Tasks to carry out:
1 – Summarize the passage on the basal Waitemata beds in two sentences.
2 – Write the next part of the passage on the basal Waitemata beds, picking up after its final sentence.

Extract:
******

Basal Waitemata Beds.
At distances varying from one-quarter to one-half of a mile east of Whitford-Maraetai road, in the beds of Bloomfield's Stream, South Branch, and Claude's Stream—the three largest streams draining into the head of Waikopua Creek—there are some very interesting but limited outcrops of impure limestone (Fig. 10), limecemented greywacke-breccias and calcareous green sandstones which

rest highly unconformably on Hokonui greywacke, and are followed conformably by normal beds of the Waitemata Series. These beds are the oldest exposed members of the “youngermass” in the present area, but in spite of their palaeontological and stratigraphical importance the only published account of them is a generalised description made by Park in 1886, who correlated them with the beds of the so-called Papakura Series of Hutton (1871, p. 246), developed at Hay's Creek, Papakura, which he showed to be the basal members of the Waitemata Series.

******

Dataset content:
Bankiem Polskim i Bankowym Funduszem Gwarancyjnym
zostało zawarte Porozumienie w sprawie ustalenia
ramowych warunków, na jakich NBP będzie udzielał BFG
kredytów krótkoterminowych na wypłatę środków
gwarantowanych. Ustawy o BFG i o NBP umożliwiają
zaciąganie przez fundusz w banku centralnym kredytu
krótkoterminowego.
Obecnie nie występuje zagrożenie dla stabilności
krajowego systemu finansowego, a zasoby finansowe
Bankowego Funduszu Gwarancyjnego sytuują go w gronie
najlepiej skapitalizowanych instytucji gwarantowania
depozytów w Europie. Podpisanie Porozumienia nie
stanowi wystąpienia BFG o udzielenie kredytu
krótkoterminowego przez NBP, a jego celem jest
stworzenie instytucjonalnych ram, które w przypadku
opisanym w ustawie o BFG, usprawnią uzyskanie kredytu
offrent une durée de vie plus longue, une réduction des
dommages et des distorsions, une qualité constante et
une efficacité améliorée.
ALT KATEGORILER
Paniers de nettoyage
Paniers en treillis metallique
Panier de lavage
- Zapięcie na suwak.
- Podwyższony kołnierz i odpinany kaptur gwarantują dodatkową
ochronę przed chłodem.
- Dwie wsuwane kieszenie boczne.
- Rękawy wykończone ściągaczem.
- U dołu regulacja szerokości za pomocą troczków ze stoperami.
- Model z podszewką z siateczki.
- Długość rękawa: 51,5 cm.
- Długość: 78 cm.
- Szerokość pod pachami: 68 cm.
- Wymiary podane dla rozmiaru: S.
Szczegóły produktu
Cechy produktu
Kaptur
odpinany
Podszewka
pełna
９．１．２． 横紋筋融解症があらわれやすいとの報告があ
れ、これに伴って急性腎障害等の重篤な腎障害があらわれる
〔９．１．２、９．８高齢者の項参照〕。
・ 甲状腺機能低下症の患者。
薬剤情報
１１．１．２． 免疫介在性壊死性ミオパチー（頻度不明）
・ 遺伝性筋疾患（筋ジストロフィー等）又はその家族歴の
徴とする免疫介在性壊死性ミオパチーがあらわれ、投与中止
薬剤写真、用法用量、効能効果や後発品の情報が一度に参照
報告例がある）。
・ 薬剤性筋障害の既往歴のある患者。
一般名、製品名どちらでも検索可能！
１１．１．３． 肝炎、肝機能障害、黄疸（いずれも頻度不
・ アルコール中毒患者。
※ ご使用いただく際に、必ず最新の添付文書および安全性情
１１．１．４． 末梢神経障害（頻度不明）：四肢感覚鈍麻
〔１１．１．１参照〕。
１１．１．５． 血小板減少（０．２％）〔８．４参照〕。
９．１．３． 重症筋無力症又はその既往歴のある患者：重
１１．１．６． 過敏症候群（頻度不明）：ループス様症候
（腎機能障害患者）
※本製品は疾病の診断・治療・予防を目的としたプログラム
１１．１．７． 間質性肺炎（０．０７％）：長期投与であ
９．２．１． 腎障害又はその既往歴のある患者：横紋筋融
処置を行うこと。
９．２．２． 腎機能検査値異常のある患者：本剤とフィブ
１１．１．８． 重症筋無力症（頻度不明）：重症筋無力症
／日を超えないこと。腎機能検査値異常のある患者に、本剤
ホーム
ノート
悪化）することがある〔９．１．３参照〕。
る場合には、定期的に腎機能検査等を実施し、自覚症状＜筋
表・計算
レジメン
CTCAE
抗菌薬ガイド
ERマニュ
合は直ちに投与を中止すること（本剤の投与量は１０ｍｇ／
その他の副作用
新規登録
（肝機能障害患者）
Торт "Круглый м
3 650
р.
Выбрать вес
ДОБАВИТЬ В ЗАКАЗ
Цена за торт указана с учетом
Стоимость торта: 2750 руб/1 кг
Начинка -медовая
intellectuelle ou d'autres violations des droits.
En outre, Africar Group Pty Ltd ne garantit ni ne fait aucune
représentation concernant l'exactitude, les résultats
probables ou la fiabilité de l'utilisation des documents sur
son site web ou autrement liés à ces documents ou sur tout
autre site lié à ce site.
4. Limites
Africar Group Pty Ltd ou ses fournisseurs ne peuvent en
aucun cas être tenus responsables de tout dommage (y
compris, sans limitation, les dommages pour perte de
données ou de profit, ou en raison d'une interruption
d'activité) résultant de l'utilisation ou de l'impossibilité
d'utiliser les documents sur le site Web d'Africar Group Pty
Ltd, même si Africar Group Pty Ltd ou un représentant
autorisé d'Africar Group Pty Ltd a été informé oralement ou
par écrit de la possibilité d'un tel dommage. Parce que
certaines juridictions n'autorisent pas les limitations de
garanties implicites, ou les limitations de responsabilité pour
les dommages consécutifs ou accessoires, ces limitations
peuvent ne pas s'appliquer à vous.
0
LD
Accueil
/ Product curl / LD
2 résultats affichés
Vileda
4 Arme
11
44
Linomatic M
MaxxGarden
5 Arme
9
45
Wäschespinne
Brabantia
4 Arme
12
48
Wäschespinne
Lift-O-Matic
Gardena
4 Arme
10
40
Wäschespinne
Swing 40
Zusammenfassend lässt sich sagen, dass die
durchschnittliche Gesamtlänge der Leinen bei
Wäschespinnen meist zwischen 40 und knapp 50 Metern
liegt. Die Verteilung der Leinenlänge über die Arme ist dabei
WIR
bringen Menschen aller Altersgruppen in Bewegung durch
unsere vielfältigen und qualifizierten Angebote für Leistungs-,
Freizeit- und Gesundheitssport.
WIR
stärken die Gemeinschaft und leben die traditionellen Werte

******

Answers for each item:
1 – Limited outcrops of impure limestone, lime-cemented greywacke-breccias and calcareous green sandstones occur in the beds of Bloomfield's Stream, South Branch and Claude's Stream, the three largest streams draining into the head of Waikopua Creek. They rest highly unconformably on Hokonui greywacke and are followed conformably by normal Waitemata beds; though they are the oldest exposed members of the "younger mass" in the area, the only published account of them is Park's generalized 1886 description, which correlated them with Hutton's Papakura Series.

2 –
Considerable variation in facies occurs in the several outcrops at Waikopua, but nevertheless certain strata appear to be sufficiently constant throughout the main outcrops to suggest the following general succession, which varies in some respects from that given by Park:—
| 6. |
Normal Waitemata beds |
| 5. |
Concretionary green sandstone |
| 4. |
Impure limestone; coarse greywacke conglomerate |
| 3. |
Concretionary green sandstone |
| 2. |
Conglomeratic limestone |
| 1. |
Hokonui greywacke. |
The complete sequences exposed in the several streams are given in Text-Fig. 2. So far as is known that at Claude's Stream has not been previously recorded or described.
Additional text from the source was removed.